Exercise brief >>
Update the data below by changing every "Bauart" to "Typ" and reproduce all other text unchanged.

Data supplied >>
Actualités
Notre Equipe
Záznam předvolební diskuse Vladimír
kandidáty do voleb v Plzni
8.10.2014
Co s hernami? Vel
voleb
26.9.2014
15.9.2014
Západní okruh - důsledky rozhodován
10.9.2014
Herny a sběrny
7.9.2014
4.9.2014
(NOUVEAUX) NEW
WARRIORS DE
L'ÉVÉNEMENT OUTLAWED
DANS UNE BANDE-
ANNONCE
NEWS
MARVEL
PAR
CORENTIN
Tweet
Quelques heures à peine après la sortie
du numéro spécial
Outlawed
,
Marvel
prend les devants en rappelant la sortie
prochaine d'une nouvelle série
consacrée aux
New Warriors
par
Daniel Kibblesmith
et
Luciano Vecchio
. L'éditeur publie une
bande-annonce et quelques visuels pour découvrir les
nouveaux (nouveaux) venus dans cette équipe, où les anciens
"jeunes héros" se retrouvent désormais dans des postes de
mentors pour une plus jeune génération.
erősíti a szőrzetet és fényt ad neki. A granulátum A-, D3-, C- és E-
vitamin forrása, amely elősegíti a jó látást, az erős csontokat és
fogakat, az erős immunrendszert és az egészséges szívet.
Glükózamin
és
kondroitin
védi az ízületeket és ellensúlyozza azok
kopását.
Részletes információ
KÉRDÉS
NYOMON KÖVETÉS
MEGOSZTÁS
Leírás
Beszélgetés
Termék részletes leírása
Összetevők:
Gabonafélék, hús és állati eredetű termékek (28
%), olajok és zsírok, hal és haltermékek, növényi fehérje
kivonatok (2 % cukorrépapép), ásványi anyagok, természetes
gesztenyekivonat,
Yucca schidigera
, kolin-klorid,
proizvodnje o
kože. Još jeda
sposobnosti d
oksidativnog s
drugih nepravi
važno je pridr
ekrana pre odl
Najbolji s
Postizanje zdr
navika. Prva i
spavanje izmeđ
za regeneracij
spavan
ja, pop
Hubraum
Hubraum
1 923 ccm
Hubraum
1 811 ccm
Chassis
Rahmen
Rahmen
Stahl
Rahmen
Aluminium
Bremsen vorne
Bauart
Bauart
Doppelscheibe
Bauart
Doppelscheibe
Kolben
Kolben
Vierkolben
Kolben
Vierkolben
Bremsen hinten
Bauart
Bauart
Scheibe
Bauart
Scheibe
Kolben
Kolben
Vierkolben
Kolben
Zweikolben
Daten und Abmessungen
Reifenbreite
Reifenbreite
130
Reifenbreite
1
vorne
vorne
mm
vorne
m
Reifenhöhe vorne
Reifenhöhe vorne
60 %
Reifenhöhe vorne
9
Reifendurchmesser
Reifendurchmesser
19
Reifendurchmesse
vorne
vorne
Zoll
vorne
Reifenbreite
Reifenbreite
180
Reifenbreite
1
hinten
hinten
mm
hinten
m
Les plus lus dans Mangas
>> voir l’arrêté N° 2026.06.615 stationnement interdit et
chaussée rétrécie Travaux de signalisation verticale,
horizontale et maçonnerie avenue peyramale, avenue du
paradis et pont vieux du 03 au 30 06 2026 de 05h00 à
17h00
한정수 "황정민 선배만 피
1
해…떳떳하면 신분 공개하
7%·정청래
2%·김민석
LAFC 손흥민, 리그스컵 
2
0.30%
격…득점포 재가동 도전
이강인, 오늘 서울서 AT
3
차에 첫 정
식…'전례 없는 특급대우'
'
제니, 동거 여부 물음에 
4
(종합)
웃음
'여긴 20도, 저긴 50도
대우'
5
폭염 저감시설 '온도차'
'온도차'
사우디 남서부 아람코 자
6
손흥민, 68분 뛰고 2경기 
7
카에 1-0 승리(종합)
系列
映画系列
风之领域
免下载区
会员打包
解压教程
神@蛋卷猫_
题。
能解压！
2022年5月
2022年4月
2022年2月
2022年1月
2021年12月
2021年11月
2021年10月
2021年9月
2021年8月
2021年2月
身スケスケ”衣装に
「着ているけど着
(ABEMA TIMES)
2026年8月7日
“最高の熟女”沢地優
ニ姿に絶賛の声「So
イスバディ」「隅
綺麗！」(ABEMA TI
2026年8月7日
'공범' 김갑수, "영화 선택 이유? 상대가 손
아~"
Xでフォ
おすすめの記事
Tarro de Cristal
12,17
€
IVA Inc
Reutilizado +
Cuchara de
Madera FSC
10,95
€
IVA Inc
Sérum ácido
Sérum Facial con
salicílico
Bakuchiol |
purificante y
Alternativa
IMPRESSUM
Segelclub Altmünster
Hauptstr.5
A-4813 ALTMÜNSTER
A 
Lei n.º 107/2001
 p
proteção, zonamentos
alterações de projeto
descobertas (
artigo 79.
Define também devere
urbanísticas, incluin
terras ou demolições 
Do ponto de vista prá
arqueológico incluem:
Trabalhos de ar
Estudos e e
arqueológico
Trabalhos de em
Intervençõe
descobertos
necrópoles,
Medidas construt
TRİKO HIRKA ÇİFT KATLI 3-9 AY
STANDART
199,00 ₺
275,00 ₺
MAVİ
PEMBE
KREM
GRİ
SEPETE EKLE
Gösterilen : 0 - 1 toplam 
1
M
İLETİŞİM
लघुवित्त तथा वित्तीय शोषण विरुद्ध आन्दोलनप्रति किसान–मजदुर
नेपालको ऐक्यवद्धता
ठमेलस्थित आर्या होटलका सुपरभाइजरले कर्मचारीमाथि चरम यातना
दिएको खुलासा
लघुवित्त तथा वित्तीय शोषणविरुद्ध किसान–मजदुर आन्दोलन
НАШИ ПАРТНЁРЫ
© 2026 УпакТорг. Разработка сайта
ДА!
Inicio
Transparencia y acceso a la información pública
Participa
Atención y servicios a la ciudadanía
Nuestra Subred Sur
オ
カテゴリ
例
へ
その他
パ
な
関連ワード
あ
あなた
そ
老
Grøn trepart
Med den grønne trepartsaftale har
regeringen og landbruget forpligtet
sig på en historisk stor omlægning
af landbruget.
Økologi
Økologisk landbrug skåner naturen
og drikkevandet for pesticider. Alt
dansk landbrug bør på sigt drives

Task result >>
Actualités
Notre Equipe
Záznam předvolební diskuse Vladimír
kandidáty do voleb v Plzni
8.10.2014
Co s hernami? Vel
voleb
26.9.2014
15.9.2014
Západní okruh - důsledky rozhodován
10.9.2014
Herny a sběrny
7.9.2014
4.9.2014
(NOUVEAUX) NEW
WARRIORS DE
L'ÉVÉNEMENT OUTLAWED
DANS UNE BANDE-
ANNONCE
NEWS
MARVEL
PAR
CORENTIN
Tweet
Quelques heures à peine après la sortie
du numéro spécial
Outlawed
,
Marvel
prend les devants en rappelant la sortie
prochaine d'une nouvelle série
consacrée aux
New Warriors
par
Daniel Kibblesmith
et
Luciano Vecchio
. L'éditeur publie une
bande-annonce et quelques visuels pour découvrir les
nouveaux (nouveaux) venus dans cette équipe, où les anciens
"jeunes héros" se retrouvent désormais dans des postes de
mentors pour une plus jeune génération.
erősíti a szőrzetet és fényt ad neki. A granulátum A-, D3-, C- és E-
vitamin forrása, amely elősegíti a jó látást, az erős csontokat és
fogakat, az erős immunrendszert és az egészséges szívet.
Glükózamin
és
kondroitin
védi az ízületeket és ellensúlyozza azok
kopását.
Részletes információ
KÉRDÉS
NYOMON KÖVETÉS
MEGOSZTÁS
Leírás
Beszélgetés
Termék részletes leírása
Összetevők:
Gabonafélék, hús és állati eredetű termékek (28
%), olajok és zsírok, hal és haltermékek, növényi fehérje
kivonatok (2 % cukorrépapép), ásványi anyagok, természetes
gesztenyekivonat,
Yucca schidigera
, kolin-klorid,
proizvodnje o
kože. Još jeda
sposobnosti d
oksidativnog s
drugih nepravi
važno je pridr
ekrana pre odl
Najbolji s
Postizanje zdr
navika. Prva i
spavanje izmeđ
za regeneracij
spavan
ja, pop
Hubraum
Hubraum
1 923 ccm
Hubraum
1 811 ccm
Chassis
Rahmen
Rahmen
Stahl
Rahmen
Aluminium
Bremsen vorne
Typ
Typ
Doppelscheibe
Typ
Doppelscheibe
Kolben
Kolben
Vierkolben
Kolben
Vierkolben
Bremsen hinten
Typ
Typ
Scheibe
Typ
Scheibe
Kolben
Kolben
Vierkolben
Kolben
Zweikolben
Daten und Abmessungen
Reifenbreite
Reifenbreite
130
Reifenbreite
1
vorne
vorne
mm
vorne
m
Reifenhöhe vorne
Reifenhöhe vorne
60 %
Reifenhöhe vorne
9
Reifendurchmesser
Reifendurchmesser
19
Reifendurchmesse
vorne
vorne
Zoll
vorne
Reifenbreite
Reifenbreite
180
Reifenbreite
1
hinten
hinten
mm
hinten
m
Les plus lus dans Mangas
>> voir l’arrêté N° 2026.06.615 stationnement interdit et
chaussée rétrécie Travaux de signalisation verticale,
horizontale et maçonnerie avenue peyramale, avenue du
paradis et pont vieux du 03 au 30 06 2026 de 05h00 à
17h00
한정수 "황정민 선배만 피
1
해…떳떳하면 신분 공개하
7%·정청래
2%·김민석
LAFC 손흥민, 리그스컵 
2
0.30%
격…득점포 재가동 도전
이강인, 오늘 서울서 AT
3
차에 첫 정
식…'전례 없는 특급대우'
'
제니, 동거 여부 물음에 
4
(종합)
웃음
'여긴 20도, 저긴 50도
대우'
5
폭염 저감시설 '온도차'
'온도차'
사우디 남서부 아람코 자
6
손흥민, 68분 뛰고 2경기 
7
카에 1-0 승리(종합)
系列
映画系列
风之领域
免下载区
会员打包
解压教程
神@蛋卷猫_
题。
能解压！
2022年5月
2022年4月
2022年2月
2022年1月
2021年12月
2021年11月
2021年10月
2021年9月
2021年8月
2021年2月
身スケスケ”衣装に
「着ているけど着
(ABEMA TIMES)
2026年8月7日
“最高の熟女”沢地優
ニ姿に絶賛の声「So
イスバディ」「隅
綺麗！」(ABEMA TI
2026年8月7日
'공범' 김갑수, "영화 선택 이유? 상대가 손
아~"
Xでフォ
おすすめの記事
Tarro de Cristal
12,17
€
IVA Inc
Reutilizado +
Cuchara de
Madera FSC
10,95
€
IVA Inc
Sérum ácido
Sérum Facial con
salicílico
Bakuchiol |
purificante y
Alternativa
IMPRESSUM
Segelclub Altmünster
Hauptstr.5
A-4813 ALTMÜNSTER
A 
Lei n.º 107/2001
 p
proteção, zonamentos
alterações de projeto
descobertas (
artigo 79.
Define também devere
urbanísticas, incluin
terras ou demolições 
Do ponto de vista prá
arqueológico incluem:
Trabalhos de ar
Estudos e e
arqueológico
Trabalhos de em
Intervençõe
descobertos
necrópoles,
Medidas construt
TRİKO HIRKA ÇİFT KATLI 3-9 AY
STANDART
199,00 ₺
275,00 ₺
MAVİ
PEMBE
KREM
GRİ
SEPETE EKLE
Gösterilen : 0 - 1 toplam 
1
M
İLETİŞİM
लघुवित्त तथा वित्तीय शोषण विरुद्ध आन्दोलनप्रति किसान–मजदुर
नेपालको ऐक्यवद्धता
ठमेलस्थित आर्या होटलका सुपरभाइजरले कर्मचारीमाथि चरम यातना
दिएको खुलासा
लघुवित्त तथा वित्तीय शोषणविरुद्ध किसान–मजदुर आन्दोलन
НАШИ ПАРТНЁРЫ
© 2026 УпакТорг. Разработка сайта
ДА!
Inicio
Transparencia y acceso a la información pública
Participa
Atención y servicios a la ciudadanía
Nuestra Subred Sur
オ
カテゴリ
例
へ
その他
パ
な
関連ワード
あ
あなた
そ
老
Grøn trepart
Med den grønne trepartsaftale har
regeringen og landbruget forpligtet
sig på en historisk stor omlægning
af landbruget.
Økologi
Økologisk landbrug skåner naturen
og drikkevandet for pesticider. Alt
dansk landbrug bør på sigt drives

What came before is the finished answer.